The final book in his Prydain series, "The High King," won the Newbery Medal from the American Library Association in 1969, being recognized as the best children's book of the year. Another book in the series, "The Black Cauldron," was named a runner-up for the medal in 1966, a status now known as a Newbery Honor Book.
His final novel, "The Golden Dream of Carlo Chuchio," is scheduled to be published by Holt in August. The publisher described it as an adventure in the tradition of Middle Eastern folk tales.
Alexander joined the Army at the start of World War II and got much of his training in Wales. His experiences in the area inspired many of his books.
He met Janine Denni, whom he married in 1946, while attending the University of Paris. She died two weeks before he did, Holt said in a statement.

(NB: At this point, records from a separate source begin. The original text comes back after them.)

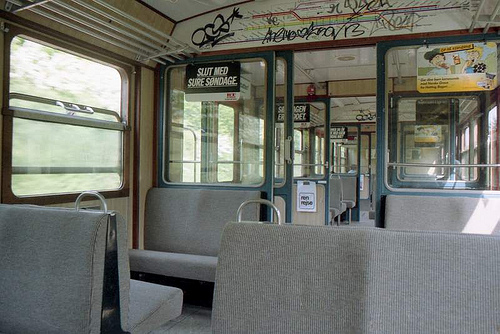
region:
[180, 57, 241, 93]
Black and white sign.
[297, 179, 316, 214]
A black and white paper note on the wall.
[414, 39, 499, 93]
A colorful advertisement on the wall to the right.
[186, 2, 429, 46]
Graffiti tags on on the top center wall.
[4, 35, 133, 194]
An open window to on the nearby left side.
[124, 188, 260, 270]
A gray fabric seating area for passengers.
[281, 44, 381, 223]
Passage way from section of car to other cars of vehicle/train.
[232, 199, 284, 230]
Semi circle silver metallic handle bar.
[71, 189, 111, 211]
A semi circle silver metallic handle bar on the left.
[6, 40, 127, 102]
Sky area and foliage as seen from the window.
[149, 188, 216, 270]
a seat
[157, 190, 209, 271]
the seat is grey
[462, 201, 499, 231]
light on the seat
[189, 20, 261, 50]
tagging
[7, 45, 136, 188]
clear windows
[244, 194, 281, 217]
a handle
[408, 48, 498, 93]
a sticker on the window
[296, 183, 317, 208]
a white sign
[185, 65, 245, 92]
a sign on the window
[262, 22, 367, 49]
tagging on the bus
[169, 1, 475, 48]
map of train station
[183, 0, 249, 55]
graffiti on wall with map on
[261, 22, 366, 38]
graffiti on wall with map on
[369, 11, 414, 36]
graffiti on wall with map on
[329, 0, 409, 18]
graffiti on wall with map on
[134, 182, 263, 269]
gray fabric bench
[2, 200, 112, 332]
gray fabric bench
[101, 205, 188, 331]
gray fabric bench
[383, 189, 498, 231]
gray fabric bench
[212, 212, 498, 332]
gray fabric bench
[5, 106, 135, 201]
Closed window on transit bus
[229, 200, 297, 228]
Handhold on transit bus seat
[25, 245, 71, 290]
Part of gray transit bus seat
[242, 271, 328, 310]
Part of gray transit bus seat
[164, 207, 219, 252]
Part of gray transit bus seat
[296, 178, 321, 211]
Sign on transit bus area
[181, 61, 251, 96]
Sign on transit bus window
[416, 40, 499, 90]
Advertisement on transit bus window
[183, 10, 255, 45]
Graffitti on transit bus area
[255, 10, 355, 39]
Graffitti on transit bus area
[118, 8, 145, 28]
the pipe is white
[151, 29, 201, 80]
the rack is attached to the bus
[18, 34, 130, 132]
the window is open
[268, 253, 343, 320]
the seat is gray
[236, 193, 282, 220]
the handle is silver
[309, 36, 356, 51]
the trim is brown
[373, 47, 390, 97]
the frame is blue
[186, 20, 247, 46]
the garfitte is black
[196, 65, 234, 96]
the words are white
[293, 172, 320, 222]
the sign is white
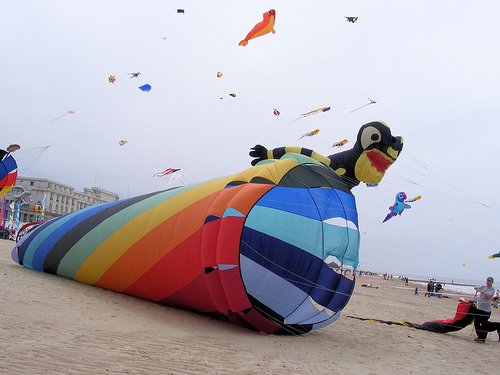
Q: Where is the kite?
A: In the sky.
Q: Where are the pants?
A: On the man.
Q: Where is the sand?
A: On the ground.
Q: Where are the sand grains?
A: On the ground.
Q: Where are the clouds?
A: In the sky.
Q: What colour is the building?
A: Gray.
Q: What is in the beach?
A: Sand.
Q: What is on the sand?
A: Kite.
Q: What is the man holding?
A: Kite.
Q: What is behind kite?
A: Building.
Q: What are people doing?
A: Watching.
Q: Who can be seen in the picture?
A: People.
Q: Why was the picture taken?
A: To capture the kite.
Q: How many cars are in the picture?
A: None.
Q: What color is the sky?
A: Blue.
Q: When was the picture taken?
A: During the day.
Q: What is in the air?
A: Kites.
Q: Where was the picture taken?
A: On a beach.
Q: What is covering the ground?
A: Sand.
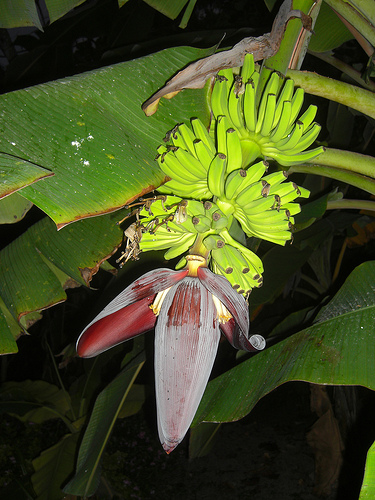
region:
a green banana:
[205, 151, 228, 200]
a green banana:
[199, 232, 226, 247]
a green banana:
[211, 244, 230, 274]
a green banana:
[222, 241, 248, 272]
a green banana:
[211, 211, 227, 230]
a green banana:
[193, 214, 212, 236]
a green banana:
[202, 198, 217, 217]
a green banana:
[164, 234, 194, 265]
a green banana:
[225, 127, 241, 174]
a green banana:
[274, 146, 325, 167]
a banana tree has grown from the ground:
[85, 42, 366, 389]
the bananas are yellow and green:
[120, 46, 352, 226]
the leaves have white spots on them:
[8, 75, 221, 248]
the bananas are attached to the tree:
[111, 42, 367, 360]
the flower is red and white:
[90, 265, 324, 460]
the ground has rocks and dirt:
[105, 411, 226, 489]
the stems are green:
[263, 16, 368, 166]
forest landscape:
[1, 2, 366, 381]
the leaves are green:
[3, 4, 365, 319]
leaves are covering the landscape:
[1, 30, 371, 343]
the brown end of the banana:
[216, 151, 227, 160]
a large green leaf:
[180, 259, 373, 466]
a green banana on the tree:
[260, 144, 328, 167]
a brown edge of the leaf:
[54, 173, 178, 233]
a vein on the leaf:
[81, 358, 146, 495]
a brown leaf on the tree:
[74, 265, 190, 362]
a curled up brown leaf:
[226, 330, 272, 355]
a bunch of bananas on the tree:
[205, 49, 329, 167]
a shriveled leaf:
[139, 6, 310, 121]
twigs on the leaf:
[116, 192, 166, 227]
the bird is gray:
[204, 5, 313, 69]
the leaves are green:
[2, 89, 133, 260]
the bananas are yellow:
[162, 118, 270, 272]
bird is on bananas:
[203, 10, 321, 123]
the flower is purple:
[104, 295, 252, 438]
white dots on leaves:
[324, 303, 358, 320]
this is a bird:
[184, 3, 310, 74]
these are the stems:
[314, 70, 370, 193]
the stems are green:
[298, 65, 373, 203]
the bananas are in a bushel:
[195, 75, 271, 289]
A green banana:
[205, 148, 226, 202]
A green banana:
[228, 166, 241, 199]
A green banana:
[225, 128, 243, 168]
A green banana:
[173, 144, 208, 180]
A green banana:
[212, 73, 231, 123]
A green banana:
[243, 77, 259, 132]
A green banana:
[241, 50, 256, 82]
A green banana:
[256, 223, 289, 231]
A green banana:
[230, 245, 246, 272]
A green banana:
[162, 243, 189, 255]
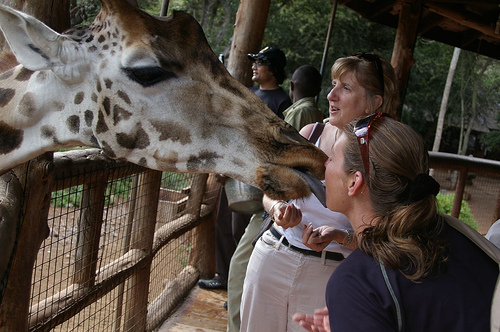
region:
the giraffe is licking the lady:
[31, 9, 427, 281]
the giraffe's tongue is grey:
[210, 114, 387, 254]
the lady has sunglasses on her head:
[316, 92, 394, 228]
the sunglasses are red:
[344, 117, 394, 185]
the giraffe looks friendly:
[73, 2, 358, 238]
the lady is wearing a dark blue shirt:
[338, 214, 498, 329]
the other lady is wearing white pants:
[243, 238, 353, 330]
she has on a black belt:
[264, 218, 354, 270]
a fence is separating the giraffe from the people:
[35, 187, 184, 327]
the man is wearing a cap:
[244, 45, 311, 96]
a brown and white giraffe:
[0, 0, 330, 204]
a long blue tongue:
[293, 165, 330, 210]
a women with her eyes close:
[323, 112, 498, 329]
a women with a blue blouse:
[327, 209, 497, 330]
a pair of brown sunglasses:
[349, 108, 393, 192]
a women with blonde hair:
[340, 107, 440, 277]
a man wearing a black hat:
[245, 42, 290, 78]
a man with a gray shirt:
[277, 60, 322, 130]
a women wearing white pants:
[237, 225, 347, 327]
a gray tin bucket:
[220, 175, 261, 216]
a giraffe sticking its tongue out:
[46, 18, 349, 228]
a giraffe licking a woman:
[68, 35, 435, 253]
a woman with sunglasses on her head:
[306, 83, 457, 286]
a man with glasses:
[247, 43, 315, 100]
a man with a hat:
[231, 35, 313, 109]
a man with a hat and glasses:
[236, 34, 316, 141]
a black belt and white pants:
[243, 215, 388, 301]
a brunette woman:
[314, 110, 453, 284]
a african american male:
[265, 57, 334, 137]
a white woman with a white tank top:
[291, 54, 441, 169]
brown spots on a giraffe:
[22, 79, 109, 136]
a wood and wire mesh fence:
[43, 203, 63, 273]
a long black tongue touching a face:
[297, 171, 322, 200]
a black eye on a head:
[123, 46, 177, 91]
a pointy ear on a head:
[10, 4, 65, 67]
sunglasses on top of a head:
[346, 109, 383, 166]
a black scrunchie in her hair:
[398, 162, 442, 204]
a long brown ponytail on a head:
[397, 165, 419, 263]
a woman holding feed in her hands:
[276, 58, 344, 318]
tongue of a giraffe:
[311, 180, 325, 200]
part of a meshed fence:
[101, 221, 139, 268]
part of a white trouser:
[260, 265, 294, 308]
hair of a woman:
[386, 218, 423, 255]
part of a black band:
[416, 174, 431, 194]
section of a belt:
[317, 250, 332, 263]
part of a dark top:
[428, 286, 458, 314]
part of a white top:
[303, 195, 324, 222]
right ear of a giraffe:
[0, 15, 80, 87]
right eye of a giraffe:
[123, 53, 182, 81]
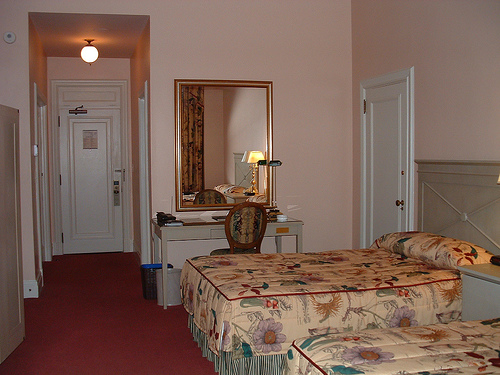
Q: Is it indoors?
A: Yes, it is indoors.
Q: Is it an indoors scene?
A: Yes, it is indoors.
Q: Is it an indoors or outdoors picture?
A: It is indoors.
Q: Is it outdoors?
A: No, it is indoors.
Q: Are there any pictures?
A: No, there are no pictures.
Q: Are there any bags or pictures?
A: No, there are no pictures or bags.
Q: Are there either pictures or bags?
A: No, there are no pictures or bags.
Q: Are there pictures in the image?
A: No, there are no pictures.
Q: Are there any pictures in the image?
A: No, there are no pictures.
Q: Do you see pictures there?
A: No, there are no pictures.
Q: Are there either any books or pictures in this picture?
A: No, there are no pictures or books.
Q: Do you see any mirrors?
A: Yes, there is a mirror.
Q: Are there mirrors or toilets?
A: Yes, there is a mirror.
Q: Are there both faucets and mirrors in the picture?
A: No, there is a mirror but no faucets.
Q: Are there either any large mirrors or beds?
A: Yes, there is a large mirror.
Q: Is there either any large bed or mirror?
A: Yes, there is a large mirror.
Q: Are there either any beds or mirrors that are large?
A: Yes, the mirror is large.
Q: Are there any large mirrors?
A: Yes, there is a large mirror.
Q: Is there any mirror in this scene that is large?
A: Yes, there is a mirror that is large.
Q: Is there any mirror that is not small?
A: Yes, there is a large mirror.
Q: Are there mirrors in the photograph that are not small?
A: Yes, there is a large mirror.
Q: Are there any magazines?
A: No, there are no magazines.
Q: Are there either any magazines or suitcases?
A: No, there are no magazines or suitcases.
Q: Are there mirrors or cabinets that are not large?
A: No, there is a mirror but it is large.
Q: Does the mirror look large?
A: Yes, the mirror is large.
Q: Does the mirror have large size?
A: Yes, the mirror is large.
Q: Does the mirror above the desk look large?
A: Yes, the mirror is large.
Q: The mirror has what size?
A: The mirror is large.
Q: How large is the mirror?
A: The mirror is large.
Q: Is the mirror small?
A: No, the mirror is large.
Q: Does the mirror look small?
A: No, the mirror is large.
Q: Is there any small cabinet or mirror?
A: No, there is a mirror but it is large.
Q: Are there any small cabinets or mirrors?
A: No, there is a mirror but it is large.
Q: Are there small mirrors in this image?
A: No, there is a mirror but it is large.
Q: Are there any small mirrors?
A: No, there is a mirror but it is large.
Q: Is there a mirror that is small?
A: No, there is a mirror but it is large.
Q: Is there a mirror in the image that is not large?
A: No, there is a mirror but it is large.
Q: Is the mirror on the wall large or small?
A: The mirror is large.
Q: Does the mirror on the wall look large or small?
A: The mirror is large.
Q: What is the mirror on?
A: The mirror is on the wall.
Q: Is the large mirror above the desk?
A: Yes, the mirror is above the desk.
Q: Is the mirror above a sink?
A: No, the mirror is above the desk.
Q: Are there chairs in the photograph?
A: Yes, there is a chair.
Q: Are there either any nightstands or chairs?
A: Yes, there is a chair.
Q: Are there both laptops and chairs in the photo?
A: No, there is a chair but no laptops.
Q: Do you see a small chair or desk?
A: Yes, there is a small chair.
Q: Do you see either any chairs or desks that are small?
A: Yes, the chair is small.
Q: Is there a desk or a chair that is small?
A: Yes, the chair is small.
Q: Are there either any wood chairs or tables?
A: Yes, there is a wood chair.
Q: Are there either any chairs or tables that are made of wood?
A: Yes, the chair is made of wood.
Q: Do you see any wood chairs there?
A: Yes, there is a wood chair.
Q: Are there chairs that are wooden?
A: Yes, there is a chair that is wooden.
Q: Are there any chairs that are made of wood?
A: Yes, there is a chair that is made of wood.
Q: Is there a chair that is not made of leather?
A: Yes, there is a chair that is made of wood.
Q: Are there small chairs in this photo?
A: Yes, there is a small chair.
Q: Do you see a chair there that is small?
A: Yes, there is a chair that is small.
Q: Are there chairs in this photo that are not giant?
A: Yes, there is a small chair.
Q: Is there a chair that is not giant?
A: Yes, there is a small chair.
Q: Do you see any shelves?
A: No, there are no shelves.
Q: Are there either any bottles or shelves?
A: No, there are no shelves or bottles.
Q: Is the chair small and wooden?
A: Yes, the chair is small and wooden.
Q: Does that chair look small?
A: Yes, the chair is small.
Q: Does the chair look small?
A: Yes, the chair is small.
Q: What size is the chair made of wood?
A: The chair is small.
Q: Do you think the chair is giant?
A: No, the chair is small.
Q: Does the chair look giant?
A: No, the chair is small.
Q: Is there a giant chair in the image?
A: No, there is a chair but it is small.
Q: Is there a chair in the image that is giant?
A: No, there is a chair but it is small.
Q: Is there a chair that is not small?
A: No, there is a chair but it is small.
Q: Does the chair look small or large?
A: The chair is small.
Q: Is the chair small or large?
A: The chair is small.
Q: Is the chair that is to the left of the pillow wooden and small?
A: Yes, the chair is wooden and small.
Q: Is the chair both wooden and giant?
A: No, the chair is wooden but small.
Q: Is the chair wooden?
A: Yes, the chair is wooden.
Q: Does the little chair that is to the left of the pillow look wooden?
A: Yes, the chair is wooden.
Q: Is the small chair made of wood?
A: Yes, the chair is made of wood.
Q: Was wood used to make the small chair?
A: Yes, the chair is made of wood.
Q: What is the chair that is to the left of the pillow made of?
A: The chair is made of wood.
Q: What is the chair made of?
A: The chair is made of wood.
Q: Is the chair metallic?
A: No, the chair is wooden.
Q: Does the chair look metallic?
A: No, the chair is wooden.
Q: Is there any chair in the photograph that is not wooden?
A: No, there is a chair but it is wooden.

He went to join his lady in the Summerland...who could be sad about that? And they were married the year I was born...goodness!
I never read his Prydein stuff until after I started writing my Keltiad stuff, and was interested to see how he made use of one of the same mines I worked myself: the Mabinogion, primarily, though he added a few bits and bobs from other sources.
I enjoyed it very much indeed, though I was rather possessively annoyed over his use of Gwydion (No! Prince of Don MINE!), which of course is totally silly, especially when Evangeline Walton, whom I did read before commencing Kelts, didn't annoy me with her Gwydion versioning in the slightest. Ah well.
Anyway, you did great, Lloyd. Diolch yn fawr! May your journey thrive!